Review von Tim Herrmann (mail) | 28.12.2007
Was haben Ratten, Fische, Bienen, Spielzeuge, Autos, Superhelden und Monster miteinander gemeinsam? Richtig, sie alle wurden schon einmal Stars in einem Animationsfilm von DisneyPixar oder Dreamworks. Die computergemachten Streifen boomen seit einigen Jahren und sind besonders bei jungen Zuschauern allzeit sehr beliebt, weil sie süße Szenen zeigen, die man in der Realität so nie zeigen könnte. Dreamworks startete unlängst mit einem neuen Film in den Kinos: Bee Movie. Thema diesmal: Gestreiftes Insekt fliegt aus dem sicheren Bienenstock heraus und erlebt einige fantastische Abenteuer in der für ihn vollkommen unbekannten Welt der Menschen. Natürlich kann das Tier auch noch sprechen und findet schnell einen menschlichen Freund. Standesgemäß fehlt natürlich hierzu auch das Videospiel von Activision nicht und in unserem nun folgenden Test wollen wir für euch klären, ob Bee Movie – Das Game entweder genauso grottig ist wie die Verwendung von „Game“ anstatt „Spiel“ oder ob wir es hier ausnahmsweise mit einem guten Lizenzspiel zu tun haben, das vor der Konkurrenz nicht „die Fliege machen muss“.
Animationsfilme aus den renommierten amerikanischen Studios sind meist vor allem eins: Familienfilme. Dementsprechend werden verständlicherweise auch die dazugehörigen Spiele nicht auf die Nische des jugendlichen Hardcore-Spielers zugeschnitten, sondern sind allgemein eher für jüngere Spieler interessant. In den meisten Fällen aber nicht einmal für die, denn in zahlreichen Fällen findet der Käufer einfach einen dahingeklatschten Softwarehaufen in der Konsole, der handwerklich nichts taugt und somit ein Fall für Online-Auktionshäuser ist.
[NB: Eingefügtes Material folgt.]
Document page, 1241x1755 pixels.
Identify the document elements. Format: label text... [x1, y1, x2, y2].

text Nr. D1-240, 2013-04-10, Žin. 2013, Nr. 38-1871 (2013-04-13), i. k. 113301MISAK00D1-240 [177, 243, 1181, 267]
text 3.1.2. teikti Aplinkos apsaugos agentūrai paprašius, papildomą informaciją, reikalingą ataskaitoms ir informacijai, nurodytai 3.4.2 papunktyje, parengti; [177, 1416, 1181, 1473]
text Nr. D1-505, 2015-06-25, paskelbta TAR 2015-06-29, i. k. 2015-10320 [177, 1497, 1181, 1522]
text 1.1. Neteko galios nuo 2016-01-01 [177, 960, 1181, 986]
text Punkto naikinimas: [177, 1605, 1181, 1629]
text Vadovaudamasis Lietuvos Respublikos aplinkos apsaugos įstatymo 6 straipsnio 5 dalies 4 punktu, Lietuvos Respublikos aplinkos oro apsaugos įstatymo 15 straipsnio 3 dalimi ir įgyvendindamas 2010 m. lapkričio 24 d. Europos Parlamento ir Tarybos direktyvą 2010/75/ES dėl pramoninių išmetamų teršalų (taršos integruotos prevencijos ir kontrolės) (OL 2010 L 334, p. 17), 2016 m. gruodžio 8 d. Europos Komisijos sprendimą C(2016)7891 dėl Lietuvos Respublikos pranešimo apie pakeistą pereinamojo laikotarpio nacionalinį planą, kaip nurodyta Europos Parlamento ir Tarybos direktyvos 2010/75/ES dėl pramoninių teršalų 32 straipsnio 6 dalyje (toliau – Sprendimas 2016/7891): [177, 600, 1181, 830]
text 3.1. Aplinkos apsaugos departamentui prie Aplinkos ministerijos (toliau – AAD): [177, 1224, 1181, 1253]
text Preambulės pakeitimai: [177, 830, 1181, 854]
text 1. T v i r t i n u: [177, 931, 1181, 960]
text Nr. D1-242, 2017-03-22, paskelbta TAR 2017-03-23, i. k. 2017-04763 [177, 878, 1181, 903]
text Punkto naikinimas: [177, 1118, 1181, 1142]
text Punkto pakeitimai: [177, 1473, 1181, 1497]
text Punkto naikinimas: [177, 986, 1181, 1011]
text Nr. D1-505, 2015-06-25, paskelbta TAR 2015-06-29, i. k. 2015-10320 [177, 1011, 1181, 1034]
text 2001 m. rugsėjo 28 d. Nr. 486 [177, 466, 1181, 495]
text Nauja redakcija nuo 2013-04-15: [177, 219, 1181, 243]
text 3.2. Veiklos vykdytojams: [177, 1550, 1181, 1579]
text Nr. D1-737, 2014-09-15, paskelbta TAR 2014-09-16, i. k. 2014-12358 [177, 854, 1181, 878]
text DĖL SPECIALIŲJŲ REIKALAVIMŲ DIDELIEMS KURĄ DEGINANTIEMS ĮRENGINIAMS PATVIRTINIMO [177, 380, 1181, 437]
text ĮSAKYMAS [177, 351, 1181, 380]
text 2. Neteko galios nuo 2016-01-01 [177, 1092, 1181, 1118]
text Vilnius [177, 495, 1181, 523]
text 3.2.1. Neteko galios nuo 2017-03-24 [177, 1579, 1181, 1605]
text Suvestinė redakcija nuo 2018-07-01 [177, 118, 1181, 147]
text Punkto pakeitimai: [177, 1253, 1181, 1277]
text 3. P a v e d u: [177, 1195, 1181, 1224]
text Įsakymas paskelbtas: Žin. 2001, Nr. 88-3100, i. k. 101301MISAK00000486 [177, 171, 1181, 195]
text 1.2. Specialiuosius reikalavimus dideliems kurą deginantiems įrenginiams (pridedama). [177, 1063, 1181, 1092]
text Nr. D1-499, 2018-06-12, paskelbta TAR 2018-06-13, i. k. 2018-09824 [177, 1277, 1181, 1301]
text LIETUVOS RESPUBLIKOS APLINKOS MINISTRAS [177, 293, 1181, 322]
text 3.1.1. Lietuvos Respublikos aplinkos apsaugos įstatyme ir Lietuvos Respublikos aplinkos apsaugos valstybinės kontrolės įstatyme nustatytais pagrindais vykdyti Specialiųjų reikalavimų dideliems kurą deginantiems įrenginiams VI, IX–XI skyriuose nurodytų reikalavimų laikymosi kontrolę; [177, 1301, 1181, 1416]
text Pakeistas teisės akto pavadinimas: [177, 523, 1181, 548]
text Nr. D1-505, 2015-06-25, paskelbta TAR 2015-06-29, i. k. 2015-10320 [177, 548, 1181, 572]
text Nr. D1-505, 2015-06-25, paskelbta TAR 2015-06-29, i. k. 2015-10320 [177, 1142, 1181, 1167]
Umso überraschender, dass dies beim Spiel zu Bee Movie nicht so ist.
Huch, das ist ja gar kein Jump 'n' Run…?!
Zu Beginn des Spiels findet ihr euch nach einer einleitenden Sequenz in eurem Bienenstock wieder. Neuwabenstadt heißt diese Honigoase und ihr steckt als Spieler in der pelzigen und gestreiften Haut von Barry B. (sprich [Bi:] wie Bee für Biene) Benson, dem Protagonisten des Kinofilms und somit auch des Spiels. Er hat gerade seine Schulausbildung beendet und erwartet nun das Schicksal, das fast alle Bienen erwartet: Honigmachen bis zum "Gehtnichtmehr". Wie es sich für einen rebellischen, animierten Filmhelden nun allerdings gehört, verstößt er gegen alle möglichen Bienenregeln und fliegt mit einer Außenstaffel in die große, weite Welt. Eigentlich sollten Blumen bestäubt werden, Barry findet es aber natürlich spannender, eine menschliche Freundin zu finden, mit der er spricht und einige Abenteuer erlebt. Und hier liegt der Hauptteil des Spiels. In anwählbaren Missionen spielt ihr die Handlung des Films nach und erledigt verschiedene Aufgaben, die dabei nicht, ich wiederhole vorsichtshalber noch einmal, nicht auf Jump ’n’ Run Basis aufgebaut sind. Viel mehr sind hier sogar Anflüge von Abwechslung angesagt: Manchmal verlangt euch der Titel schnelle Reaktionen mit Controllstick-Bewegungen ab, manchmal müsst ihr nach vorgescripteten Ereignissen blitzschnell mit dem Pointer auf eine schwarz-gelb gestreifte Zielscheibe zielen und ab und zu fliegt ihr unter bestimmten Auflagen durch die Gegend, um zu einem Ziel zu gelangen.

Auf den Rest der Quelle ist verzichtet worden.